## Problem statement:
Can you restate the records below word for word?

Stored items:

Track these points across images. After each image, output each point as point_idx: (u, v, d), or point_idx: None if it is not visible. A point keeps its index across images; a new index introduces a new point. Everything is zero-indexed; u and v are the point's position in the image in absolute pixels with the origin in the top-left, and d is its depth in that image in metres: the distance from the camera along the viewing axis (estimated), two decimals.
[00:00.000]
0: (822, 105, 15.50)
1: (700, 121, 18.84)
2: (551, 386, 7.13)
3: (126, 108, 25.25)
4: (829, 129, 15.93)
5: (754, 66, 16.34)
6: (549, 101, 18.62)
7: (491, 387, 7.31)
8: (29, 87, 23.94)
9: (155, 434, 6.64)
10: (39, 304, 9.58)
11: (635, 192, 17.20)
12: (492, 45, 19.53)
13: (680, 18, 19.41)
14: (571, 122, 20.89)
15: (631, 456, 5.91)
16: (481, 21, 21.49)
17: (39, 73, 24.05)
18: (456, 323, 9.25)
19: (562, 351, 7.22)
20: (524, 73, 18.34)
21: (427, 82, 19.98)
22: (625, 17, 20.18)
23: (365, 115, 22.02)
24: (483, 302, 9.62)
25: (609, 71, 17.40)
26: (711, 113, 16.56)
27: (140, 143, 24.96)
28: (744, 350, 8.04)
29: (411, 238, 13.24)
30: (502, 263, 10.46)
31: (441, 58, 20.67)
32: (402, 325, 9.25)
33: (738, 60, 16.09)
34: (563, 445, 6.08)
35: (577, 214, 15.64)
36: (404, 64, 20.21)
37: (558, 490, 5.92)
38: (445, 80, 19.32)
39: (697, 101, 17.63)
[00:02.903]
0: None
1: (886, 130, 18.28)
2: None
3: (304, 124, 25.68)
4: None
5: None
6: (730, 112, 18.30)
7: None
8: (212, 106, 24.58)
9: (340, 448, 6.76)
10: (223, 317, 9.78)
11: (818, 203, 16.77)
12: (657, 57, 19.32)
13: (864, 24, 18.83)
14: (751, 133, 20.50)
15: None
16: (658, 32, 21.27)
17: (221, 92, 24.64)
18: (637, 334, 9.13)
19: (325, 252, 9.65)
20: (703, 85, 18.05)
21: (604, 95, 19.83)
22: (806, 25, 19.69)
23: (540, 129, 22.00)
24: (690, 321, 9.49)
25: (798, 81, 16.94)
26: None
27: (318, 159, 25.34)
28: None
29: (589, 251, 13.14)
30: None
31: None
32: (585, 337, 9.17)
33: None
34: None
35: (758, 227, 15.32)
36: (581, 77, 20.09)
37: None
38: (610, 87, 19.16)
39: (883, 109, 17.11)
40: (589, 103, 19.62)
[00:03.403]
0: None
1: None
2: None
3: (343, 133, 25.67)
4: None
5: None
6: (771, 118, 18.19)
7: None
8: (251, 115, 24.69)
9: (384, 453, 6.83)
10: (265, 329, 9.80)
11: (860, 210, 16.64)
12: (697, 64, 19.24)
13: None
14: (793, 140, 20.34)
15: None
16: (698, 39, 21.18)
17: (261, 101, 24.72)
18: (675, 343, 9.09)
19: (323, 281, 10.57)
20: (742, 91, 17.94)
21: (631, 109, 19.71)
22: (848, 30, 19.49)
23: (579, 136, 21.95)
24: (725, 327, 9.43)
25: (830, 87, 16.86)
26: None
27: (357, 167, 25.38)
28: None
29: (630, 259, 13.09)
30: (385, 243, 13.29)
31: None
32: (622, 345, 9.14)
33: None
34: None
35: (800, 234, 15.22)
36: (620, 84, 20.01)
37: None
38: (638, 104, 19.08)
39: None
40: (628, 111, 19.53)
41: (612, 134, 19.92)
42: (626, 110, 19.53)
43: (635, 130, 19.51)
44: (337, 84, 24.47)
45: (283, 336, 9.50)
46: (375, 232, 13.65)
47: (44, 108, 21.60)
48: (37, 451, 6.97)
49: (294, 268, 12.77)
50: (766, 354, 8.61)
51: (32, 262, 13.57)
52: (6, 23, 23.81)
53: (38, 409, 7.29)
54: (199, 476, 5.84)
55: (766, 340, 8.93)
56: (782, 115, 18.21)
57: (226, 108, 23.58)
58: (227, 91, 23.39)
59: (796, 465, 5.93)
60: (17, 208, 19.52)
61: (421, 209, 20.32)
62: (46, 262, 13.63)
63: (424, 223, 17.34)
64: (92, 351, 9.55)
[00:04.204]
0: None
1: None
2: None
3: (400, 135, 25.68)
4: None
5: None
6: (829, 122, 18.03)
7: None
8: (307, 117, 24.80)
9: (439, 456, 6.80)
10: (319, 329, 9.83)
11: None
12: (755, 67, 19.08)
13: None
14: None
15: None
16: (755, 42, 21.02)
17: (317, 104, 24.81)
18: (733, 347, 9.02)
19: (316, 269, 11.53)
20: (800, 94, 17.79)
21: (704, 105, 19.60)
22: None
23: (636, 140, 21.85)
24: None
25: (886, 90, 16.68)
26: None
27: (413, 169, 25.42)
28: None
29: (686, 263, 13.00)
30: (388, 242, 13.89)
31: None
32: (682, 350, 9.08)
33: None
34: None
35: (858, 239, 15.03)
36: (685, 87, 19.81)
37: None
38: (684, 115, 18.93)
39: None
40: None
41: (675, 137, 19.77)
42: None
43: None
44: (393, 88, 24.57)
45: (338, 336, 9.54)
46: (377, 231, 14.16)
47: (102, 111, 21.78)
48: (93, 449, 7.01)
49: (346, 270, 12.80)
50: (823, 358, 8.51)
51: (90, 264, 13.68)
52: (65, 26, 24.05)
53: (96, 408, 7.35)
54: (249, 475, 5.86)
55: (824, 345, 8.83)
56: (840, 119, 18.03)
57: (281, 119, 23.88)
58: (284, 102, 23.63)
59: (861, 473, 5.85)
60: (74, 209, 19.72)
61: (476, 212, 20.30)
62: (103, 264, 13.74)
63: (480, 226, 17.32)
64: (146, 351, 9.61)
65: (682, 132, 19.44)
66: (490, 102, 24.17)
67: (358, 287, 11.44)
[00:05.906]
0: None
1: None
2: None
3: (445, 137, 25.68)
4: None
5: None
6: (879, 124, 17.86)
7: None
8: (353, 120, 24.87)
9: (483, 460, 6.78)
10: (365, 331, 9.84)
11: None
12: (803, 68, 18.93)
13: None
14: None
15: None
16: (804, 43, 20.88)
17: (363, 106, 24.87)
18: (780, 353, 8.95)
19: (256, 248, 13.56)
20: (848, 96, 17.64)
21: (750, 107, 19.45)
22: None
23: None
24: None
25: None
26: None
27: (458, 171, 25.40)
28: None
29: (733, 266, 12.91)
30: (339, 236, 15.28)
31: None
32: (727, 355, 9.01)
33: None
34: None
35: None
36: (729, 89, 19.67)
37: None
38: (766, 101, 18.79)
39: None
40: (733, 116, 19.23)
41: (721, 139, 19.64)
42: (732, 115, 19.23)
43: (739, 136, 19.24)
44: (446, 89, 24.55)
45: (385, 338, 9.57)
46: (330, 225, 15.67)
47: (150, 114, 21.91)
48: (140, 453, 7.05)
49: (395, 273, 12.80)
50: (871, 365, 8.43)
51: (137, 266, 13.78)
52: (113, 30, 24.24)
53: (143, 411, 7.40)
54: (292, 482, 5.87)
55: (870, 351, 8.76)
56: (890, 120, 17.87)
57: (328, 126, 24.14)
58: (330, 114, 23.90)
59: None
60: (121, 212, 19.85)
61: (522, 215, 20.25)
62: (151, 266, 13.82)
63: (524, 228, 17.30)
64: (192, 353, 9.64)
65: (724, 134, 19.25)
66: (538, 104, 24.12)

## Result of this task:
Track these points across images. After each image, output each point as point_idx: (u, v, d), or point_idx: None if it is not visible. A point keeps its index across images; a new index introduces a new point. Everything is zero-indexed; u and v are the point's position in the image in absolute pixels with the origin in the top-left, and d is its depth in that image in metres: the distance from the camera along the viewing axis (estimated), two decimals.
[00:00.000]
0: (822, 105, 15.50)
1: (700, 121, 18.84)
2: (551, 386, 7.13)
3: (126, 108, 25.25)
4: (829, 129, 15.93)
5: (754, 66, 16.34)
6: (549, 101, 18.62)
7: (491, 387, 7.31)
8: (29, 87, 23.94)
9: (155, 434, 6.64)
10: (39, 304, 9.58)
11: (635, 192, 17.20)
12: (492, 45, 19.53)
13: (680, 18, 19.41)
14: (571, 122, 20.89)
15: (631, 456, 5.91)
16: (481, 21, 21.49)
17: (39, 73, 24.05)
18: (456, 323, 9.25)
19: (562, 351, 7.22)
20: (524, 73, 18.34)
21: (427, 82, 19.98)
22: (625, 17, 20.18)
23: (365, 115, 22.02)
24: (483, 302, 9.62)
25: (609, 71, 17.40)
26: (711, 113, 16.56)
27: (140, 143, 24.96)
28: (744, 350, 8.04)
29: (411, 238, 13.24)
30: (502, 263, 10.46)
31: (441, 58, 20.67)
32: (402, 325, 9.25)
33: (738, 60, 16.09)
34: (563, 445, 6.08)
35: (577, 214, 15.64)
36: (404, 64, 20.21)
37: (558, 490, 5.92)
38: (445, 80, 19.32)
39: (697, 101, 17.63)
[00:02.903]
0: None
1: (886, 130, 18.28)
2: None
3: (304, 124, 25.68)
4: None
5: None
6: (730, 112, 18.30)
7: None
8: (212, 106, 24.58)
9: (340, 448, 6.76)
10: (223, 317, 9.78)
11: (818, 203, 16.77)
12: (657, 57, 19.32)
13: (864, 24, 18.83)
14: (751, 133, 20.50)
15: None
16: (658, 32, 21.27)
17: (221, 92, 24.64)
18: (637, 334, 9.13)
19: (325, 252, 9.65)
20: (703, 85, 18.05)
21: (604, 95, 19.83)
22: (806, 25, 19.69)
23: (540, 129, 22.00)
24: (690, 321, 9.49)
25: (798, 81, 16.94)
26: None
27: (318, 159, 25.34)
28: None
29: (589, 251, 13.14)
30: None
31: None
32: (585, 337, 9.17)
33: None
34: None
35: (758, 227, 15.32)
36: (581, 77, 20.09)
37: None
38: (610, 87, 19.16)
39: (883, 109, 17.11)
40: (589, 103, 19.62)
[00:03.403]
0: None
1: None
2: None
3: (343, 133, 25.67)
4: None
5: None
6: (771, 118, 18.19)
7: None
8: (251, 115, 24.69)
9: (384, 453, 6.83)
10: (265, 329, 9.80)
11: (860, 210, 16.64)
12: (697, 64, 19.24)
13: None
14: (793, 140, 20.34)
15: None
16: (698, 39, 21.18)
17: (261, 101, 24.72)
18: (675, 343, 9.09)
19: (323, 281, 10.57)
20: (742, 91, 17.94)
21: (631, 109, 19.71)
22: (848, 30, 19.49)
23: (579, 136, 21.95)
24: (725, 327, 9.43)
25: (830, 87, 16.86)
26: None
27: (357, 167, 25.38)
28: None
29: (630, 259, 13.09)
30: (385, 243, 13.29)
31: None
32: (622, 345, 9.14)
33: None
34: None
35: (800, 234, 15.22)
36: (620, 84, 20.01)
37: None
38: (638, 104, 19.08)
39: None
40: (628, 111, 19.53)
41: (612, 134, 19.92)
42: (626, 110, 19.53)
43: (635, 130, 19.51)
44: (337, 84, 24.47)
45: (283, 336, 9.50)
46: (375, 232, 13.65)
47: (44, 108, 21.60)
48: (37, 451, 6.97)
49: (294, 268, 12.77)
50: (766, 354, 8.61)
51: (32, 262, 13.57)
52: (6, 23, 23.81)
53: (38, 409, 7.29)
54: (199, 476, 5.84)
55: (766, 340, 8.93)
56: (782, 115, 18.21)
57: (226, 108, 23.58)
58: (227, 91, 23.39)
59: (796, 465, 5.93)
60: (17, 208, 19.52)
61: (421, 209, 20.32)
62: (46, 262, 13.63)
63: (424, 223, 17.34)
64: (92, 351, 9.55)
[00:04.204]
0: None
1: None
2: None
3: (400, 135, 25.68)
4: None
5: None
6: (829, 122, 18.03)
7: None
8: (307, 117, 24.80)
9: (439, 456, 6.80)
10: (319, 329, 9.83)
11: None
12: (755, 67, 19.08)
13: None
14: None
15: None
16: (755, 42, 21.02)
17: (317, 104, 24.81)
18: (733, 347, 9.02)
19: (316, 269, 11.53)
20: (800, 94, 17.79)
21: (704, 105, 19.60)
22: None
23: (636, 140, 21.85)
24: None
25: (886, 90, 16.68)
26: None
27: (413, 169, 25.42)
28: None
29: (686, 263, 13.00)
30: (388, 242, 13.89)
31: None
32: (682, 350, 9.08)
33: None
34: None
35: (858, 239, 15.03)
36: (685, 87, 19.81)
37: None
38: (684, 115, 18.93)
39: None
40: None
41: (675, 137, 19.77)
42: None
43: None
44: (393, 88, 24.57)
45: (338, 336, 9.54)
46: (377, 231, 14.16)
47: (102, 111, 21.78)
48: (93, 449, 7.01)
49: (346, 270, 12.80)
50: (823, 358, 8.51)
51: (90, 264, 13.68)
52: (65, 26, 24.05)
53: (96, 408, 7.35)
54: (249, 475, 5.86)
55: (824, 345, 8.83)
56: (840, 119, 18.03)
57: (281, 119, 23.88)
58: (284, 102, 23.63)
59: (861, 473, 5.85)
60: (74, 209, 19.72)
61: (476, 212, 20.30)
62: (103, 264, 13.74)
63: (480, 226, 17.32)
64: (146, 351, 9.61)
65: (682, 132, 19.44)
66: (490, 102, 24.17)
67: (358, 287, 11.44)
[00:05.906]
0: None
1: None
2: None
3: (445, 137, 25.68)
4: None
5: None
6: (879, 124, 17.86)
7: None
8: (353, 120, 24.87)
9: (483, 460, 6.78)
10: (365, 331, 9.84)
11: None
12: (803, 68, 18.93)
13: None
14: None
15: None
16: (804, 43, 20.88)
17: (363, 106, 24.87)
18: (780, 353, 8.95)
19: (256, 248, 13.56)
20: (848, 96, 17.64)
21: (750, 107, 19.45)
22: None
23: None
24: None
25: None
26: None
27: (458, 171, 25.40)
28: None
29: (733, 266, 12.91)
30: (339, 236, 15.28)
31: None
32: (727, 355, 9.01)
33: None
34: None
35: None
36: (729, 89, 19.67)
37: None
38: (766, 101, 18.79)
39: None
40: (733, 116, 19.23)
41: (721, 139, 19.64)
42: (732, 115, 19.23)
43: (739, 136, 19.24)
44: (446, 89, 24.55)
45: (385, 338, 9.57)
46: (330, 225, 15.67)
47: (150, 114, 21.91)
48: (140, 453, 7.05)
49: (395, 273, 12.80)
50: (871, 365, 8.43)
51: (137, 266, 13.78)
52: (113, 30, 24.24)
53: (143, 411, 7.40)
54: (292, 482, 5.87)
55: (870, 351, 8.76)
56: (890, 120, 17.87)
57: (328, 126, 24.14)
58: (330, 114, 23.90)
59: None
60: (121, 212, 19.85)
61: (522, 215, 20.25)
62: (151, 266, 13.82)
63: (524, 228, 17.30)
64: (192, 353, 9.64)
65: (724, 134, 19.25)
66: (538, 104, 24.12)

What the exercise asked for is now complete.